Badania przeprowadzone w Stanach Zjednoczonych jasno wskazują, że kobiety chętniej od mężczyzn decydują się używać opasek i zegarków mierzących aktywność. W grudniu zeszłego roku ukazał się raport firmy Gallup z którego wynika, że 21% zapytanych pań i 16% panów używa obecnie tego typu urządzeń.

W raporcie przeczytamy również o tym, że 8% badanych używa do monitorowania aktywności wyłącznie opaski lub zegarka. 10% używa ich razem z aplikacją mobilną, a kolejne 9% używa wyłącznie aplikacji. Jak łatwo policzyć razem daje to 27% respondentów. Oznacza to, że średnio co czwarta obywatelka i obywatel Stanów Zjednoczonych śledzi swoją aktywność fizyczną z pomocą elektroniki.

Fitness

W tym miesiącu podobne wnioski opublikował w swoim raporcie Pew Research Center. 25% kobiet i 18 mężczyzn zadeklarowało, że regularnie używa smartwatchy lub opasek fitness. Badanie zostało przeprowadzone w czerwcu zeszłego roku na próbie ponad czterech tysięcy osób. Sprawdzono także zależność pomiędzy używaniem elektroniki sportowej a wysokością rocznego dochodu. Wniosek? Wraz ze spadkiem zarobków spadała również ilość badanych deklarujących używanie urządzeń wearable. To zależność, którą można było łatwo przewidzieć.

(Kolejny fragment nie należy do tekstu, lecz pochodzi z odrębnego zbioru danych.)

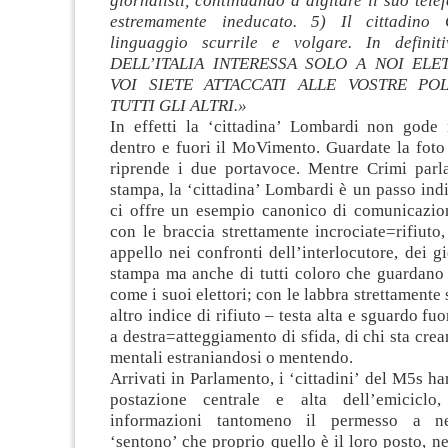
giornalisti, continuando a digitare il suo tele
estremamente ineducato. 5) Il cittadino
linguaggio scurrile e volgare. In defin
DELL’ITALIA INTERESSA SOLO A NOI ELE
VOI SIETE ATTACCATI ALLE VOSTRE P
TUTTI GLI ALTRI.»
In effetti la ‘cittadina’ Lombardi non gode 
dentro e fuori il MoVimento. Guardate la foto
riprende i due portavoce. Mentre Crimi parl
stampa, la ‘cittadina’ Lombardi è un passo indie
ci offre un esempio canonico di comunicazio
con le braccia strettamente incrociate=rifiuto
appello nei confronti dell’interlocutore, dei gi
stampa ma anche di tutti coloro che guardano
come i suoi elettori; con le labbra strettamente s
altro indice di rifiuto – testa alta e sguardo fu
a destra=atteggiamento di sfida, di chi sta crea
mentali estraniandosi o mentendo.
Arrivati in Parlamento, i ‘cittadini’ del M5s h
postazione centrale e alta dell’emiciclo
informazioni tantomeno il permesso a ne
‘sentono’ che proprio quello è il loro posto, ne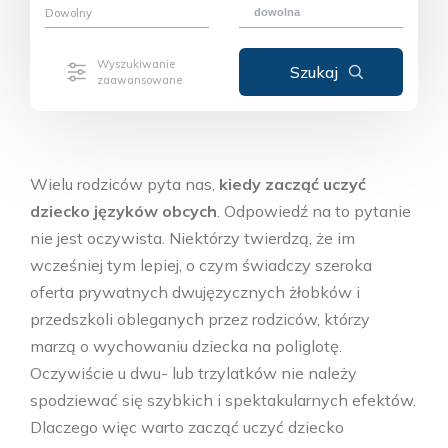
Dowolny
Wielu rodziców pyta nas,
kiedy zacząć uczyć
dziecko języków obcych
. Odpowiedź na to pytanie
nie jest oczywista. Niektórzy twierdzą, że im
wcześniej tym lepiej, o czym świadczy szeroka
oferta prywatnych dwujęzycznych żłobków i
przedszkoli obleganych przez rodziców, którzy
marzą o wychowaniu dziecka na poliglotę.
Oczywiście u dwu- lub trzylatków nie należy
spodziewać się szybkich i spektakularnych efektów.
Dlaczego więc warto zacząć uczyć dziecko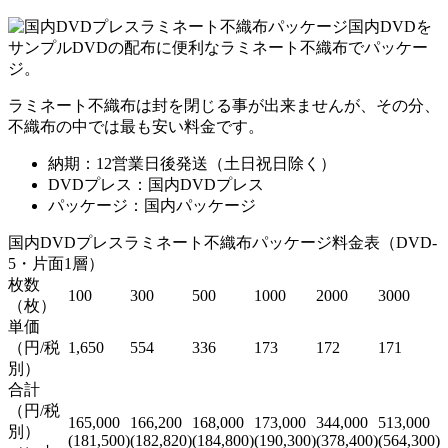
国内DVDを
サンプルDVDの配布に便利なラミネート不織布でパッケー
ジ。
ラミネート不織布は封を閉じる事が出来ませんが、その分、
不織布の中では最も安い料金です。
納期：12営業日後発送（土日祝日除く）
DVDプレス：国内DVDプレス
パッケージ：国内パッケージ
国内DVDプレスラミネート不織布パッケージ料金表（DVD-
5・片面1層）
枚数
100
300
500
1000
2000
3000
（枚）
単価
（円/税
1,650
554
336
173
172
171
別）
合計
（円/税
165,000
166,200
168,000
173,000
344,000
513,000
別）
(181,500)
(182,820)
(184,800)
(190,300)
(378,400)
(564,300)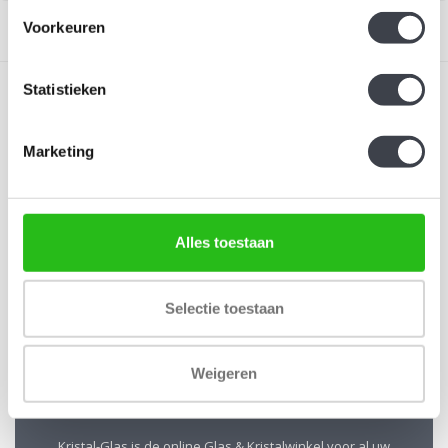
Voorkeuren
Statistieken
Marketing
Schrijf je in voor onze nieuwsbrief
Blijf up-to-date en ontvang 10% korting
Alles toestaan
Abonneer
Selectie toestaan
Weigeren
Kristal-Glas Leerdam
Kristal-Glas is de online Glas & Kristalwinkel voor al uw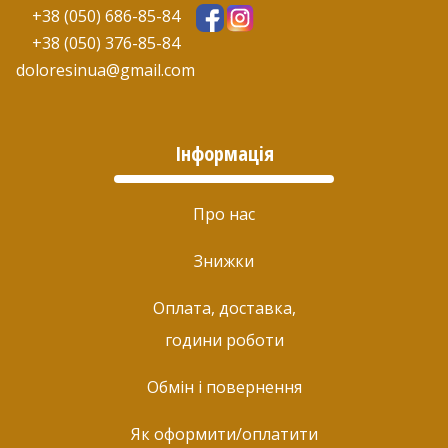
+38 (050) 686-85-84
+38 (050) 376-85-84
doloresinua@gmail.com
Інформація
Про нас
Знижки
Оплата, доставка,
години роботи
Обмін і повернення
Як оформити/оплатити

Co ciekawe respondentom zadano także pytanie o to, czy uważają za słuszne dzielenie się przez Producentów sprzętu danymi zebranymi od użytkowników. Mowa tu o dostarczaniu naukowcom statystyk, aby ci mogli lepiej przebadać związki pomiędzy aktywnością ruchową a chorobami serca. 41% badanych wskazało, że akceptuje przekazywanie informacji badaczom. 35% respondentów było przeciwnego zdania, a 22% nie miało pewności, po której stronie się opowiedzieć. Akceptację dla przekazywania danych chętniej wyrażały osoby używające urządzeń wearable od tych, które ich nie posiadają. Wydaje się to sprzeczne z intuicją. Czy osoby używające elektroniki sportowej to osoby mniej dbające o swoje prywatne dane czy bardziej rozumiejące znaczenie badań naukowych? Być może na to pytanie odpowiedzą respondenci w kolejnych badaniach.